The report was optimistic on one front: The company was able to suppress the growth of the Patriot Party.

In the weeks following the Capitol riot, Facebook began studying a data set of more than 700,000 Stop the Steal supporters, mapping out the way information traveled through them.

Armed with the knowledge from that and similar research, Facebook hoped it would be able to sabotage future "harmful topic communities" and redirect what it called "susceptible users" toward innocuous content.

Facebook’s strategy for dealing with movements it considers harmful are outlined in a series of internal documents from early this year, from a multidisciplinary group within the company called the Disaggregating Harmful Networks Taskforce.

Under Facebook policies, "an individual can question election results. But when it’s amplified by a movement, it can damage democracy," said an April update from the task force. "There is harm in the way movements shift norms and an understanding of collective truth."

Facebook CEO Mark Zuckerberg testifies before a joint hearing of the Commerce and Judiciary Committees on Capitol Hill in Washington, Tuesday, April 10, 2018, about the use of Facebook data to target American voters in the 2016 election. (AP Photo/Ca

Facebook scientists studied how such networks rise, and identified "information corridors"—networks of accounts, pages and groups—that create, distribute and amplify potentially harmful content. The networks span hundreds of thousands of users. Mapping them required artificial intelligence to identify users "most at risk of being pulled into the problematic community," according to one document.

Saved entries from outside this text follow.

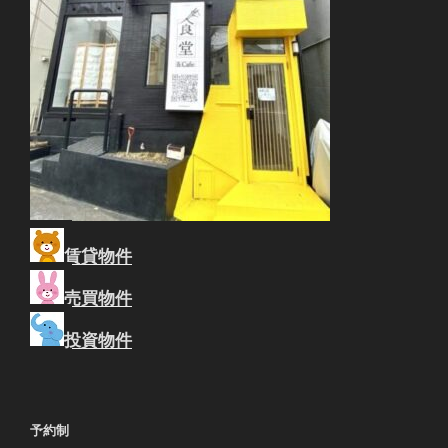
賃貸物件
売買物件
投資物件
予約制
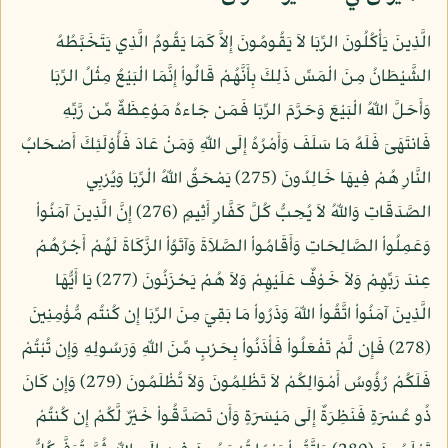
الَّذِينَ يَأْكُلُونَ الرِّبَا لاَ يَقُومُونَ إِلاَّ كَمَا يَقُومُ الَّذِي يَتَخَبَّطُهُ
الشَّيْطَانُ مِنَ الْمَسِّ ذَلِكَ بِأَنَّهُمْ قَالُواْ إِنَّمَا الْبَيْعُ مِثْلُ الرِّبَا
وَأَحَلَّ اللّهُ الْبَيْعَ وَحَرَّمَ الرِّبَا فَمَن جَاءهُ مَوْعِظَةٌ مِّن رَّبِّهِ
فَانتَهَىَ فَلَهُ مَا سَلَفَ وَأَمْرُهُ إِلَى اللّهِ وَمَنْ عَادَ فَأُوْلَئِكَ أَصْحَابُ
النَّارِ هُمْ فِيهَا خَالِدُونَ (275) يَمْحَقُ اللّهُ الْرِّبَا وَيُرْبِي
الصَّدَقَاتِ وَاللّهُ لاَ يُحِبُّ كُلَّ كَفَّارٍ أَثِيمٍ (276) إِنَّ الَّذِينَ آمَنُواْ
وَعَمِلُواْ الصَّالِحَاتِ وَأَقَامُواْ الصَّلاَةَ وَآتَوُاْ الزَّكَاةَ لَهُمْ أَجْرُهُمْ
عِندَ رَبِّهِمْ وَلاَ خَوْفٌ عَلَيْهِمْ وَلاَ هُمْ يَحْزَنُونَ (277) يَا أَيُّهَا
الَّذِينَ آمَنُواْ اتَّقُواْ اللّهَ وَذَرُواْ مَا بَقِيَ مِنَ الرِّبَا إِن كُنتُم مُّؤْمِنِينَ
(278) فَإِن لَّمْ تَفْعَلُواْ فَأْذَنُواْ بِحَرْبٍ مِّنَ اللّهِ وَرَسُولِهِ وَإِن تُبْتُمْ
فَلَكُمْ رُؤُوسُ أَمْوَالِكُمْ لاَ تَظْلِمُونَ وَلاَ تُظْلَمُونَ (279) وَإِن كَانَ
ذُو عُسْرَةٍ فَنَظِرَةٌ إِلَى مَيْسَرَةٍ وَأَن تَصَدَّقُواْ خَيْرٌ لَّكُمْ إِن كُنتُمْ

Once a dangerous information corridor is identified, the documents show, Facebook can undermine it. A movement’s leaders can be removed, or key amplifiers hit with strict limits on transmitting information.

Unless Facebook chose to disclose such coordinated action, users who weren’t themselves removed would never know of the company’s interventions.

Facebook deemed the Patriot Party experiment successful enough that the company decided to keep honing its ability to target individual groups, such as the German movement called Querdenken.

Though it shares some affinities with QAnon and anti-Semitism, Querdenken as a group isn’t chronically in violation of Facebook policies, according to the company. Officially it preaches nonviolence. But the group had been placed under surveillance by German intelligence after protests it organized repeatedly "resulted in violence and injuries to the police," an internal presentation to Facebook’s public-policy team stated.

In April, some of the same employees who tamped down the Patriot Party got to work on an experiment to see if they could suppress Querdenken by depriving it of new recruits and minimizing connections between its existing members.

The Facebook senior security official said the company had acted against Querdenken accounts under a new "coordinated social harm" policy.

Facebook demoted Querdenken content in news feeds and prevented many users from receiving notifications about its posts.

"This could be a good case study to inform how we tackle these problems in the future," one researcher wrote in a document describing the experiment.